Tee2072 · 22/11/2010 05:33

There are plenty of free or cheap online back up systems and I have never seen a driver not online, so I wouldn't use that as a deciding factor.

What would be a deciding factor is memory. If you are just using it to take notes in class, write papers, etc, a netbook would be fine. If you are doing a graphics degree or other computer memory intensive sort of thing, it would not work.

frakkinup · 22/11/2010 05:53

I would say no.

I did my undergrad dissertation on an early eeepc and my hands hurt for months afterwards.

The screens are pretty small so it making viewing PDF files tricky and they're not that quick, they don't have much memory so you have to keep everything on USB keys and if you're doing it with the OU I found when I moved on to studying with them that my netbook wouldn't open some of the multimedia online materials AND it didn't have the CD/DVD drive so I couldn't access them that way.

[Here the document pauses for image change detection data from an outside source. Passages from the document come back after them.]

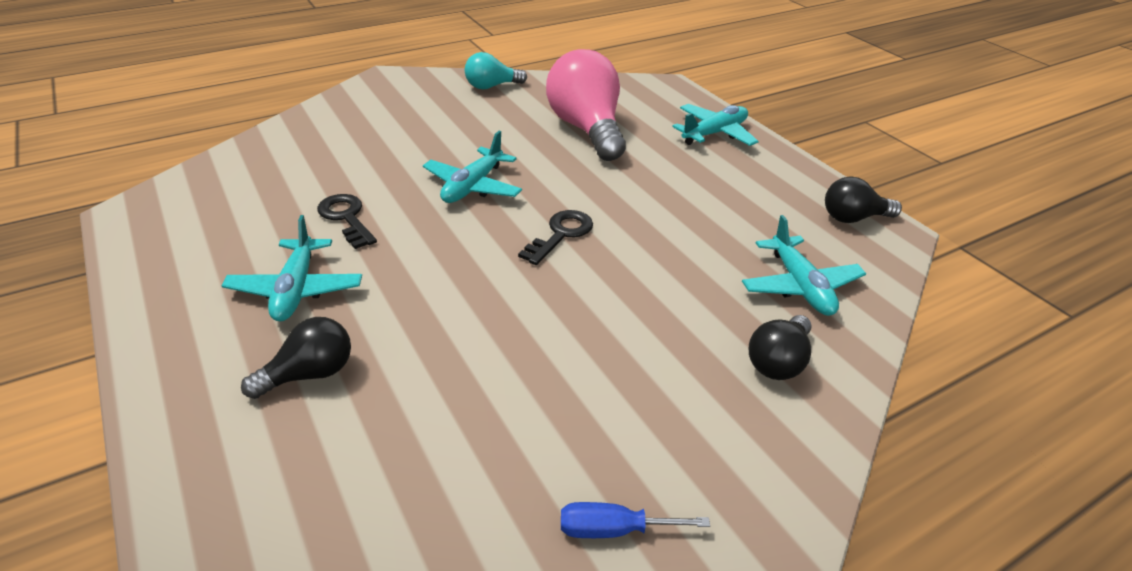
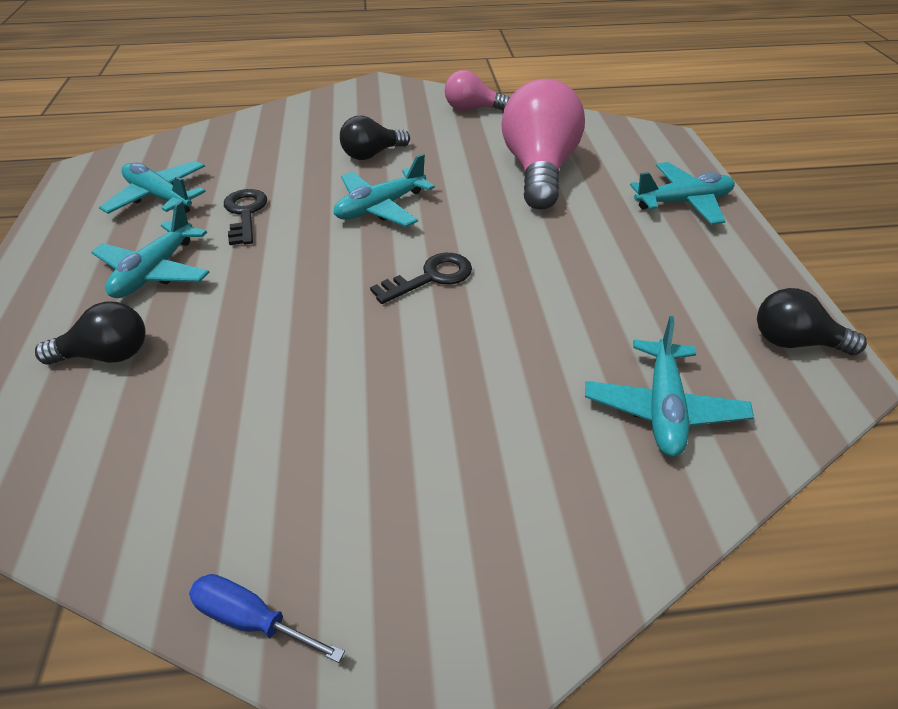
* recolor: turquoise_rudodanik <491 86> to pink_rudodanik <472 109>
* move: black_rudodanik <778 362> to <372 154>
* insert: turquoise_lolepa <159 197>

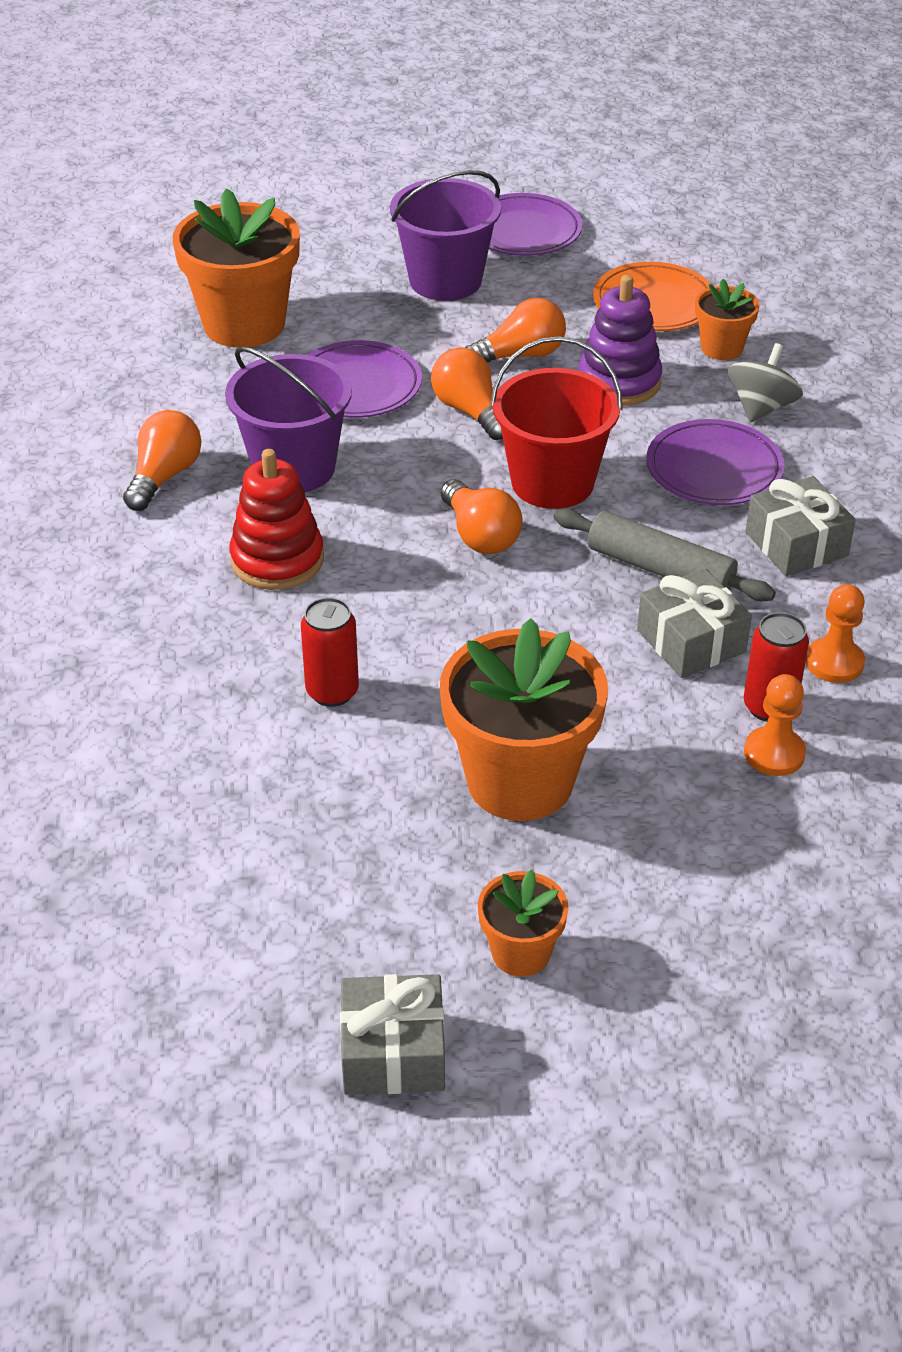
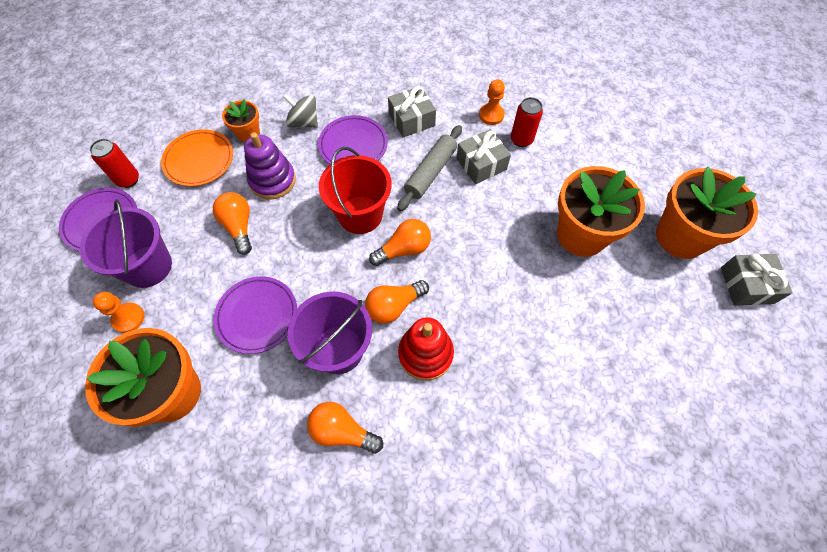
* move: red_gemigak <332 691> to <128 180>
* move: orange_rudodanik <469 411> to <394 306>
* resize: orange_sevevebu <521 952> = <681 237> x1.97
* move:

mnistooaddictive · 22/11/2010 06:25

You can get a decent laptop got about. £250 as prices have come down. I think you may regret a netbook

nocake · 22/11/2010 13:29

If you're doing that much typing on a laptop or netbook you could get a cheap full size keyboard. I think someone posted a link to a really cheap one recently.

If you're worried about storage space buy a couple of large capacity memory sticks. A 4Gb stick is about £8.

NetworkGuy · 22/11/2010 16:41

I felt sure they were cheaper at Ebuyer last week, maybe there was a half-price deal on then...

Anyway 15ish quid is still not bad for both mouse and keyboard, though a simple USB keyboard at Asda Living might be under a fiver, to give someone a decent size keyboard with separate number pad and cursor keys, rather than 2/3/4 functions on a key.

MrsShrekTheThird · 22/11/2010 19:30

ahhhhh. brilliant info thank you all :)
frakkin yes it's OU, so that's another bit of info worth knowing, ta, about the files I mean.

Thinking the lowest form of life in laptops is looking like the best bet then?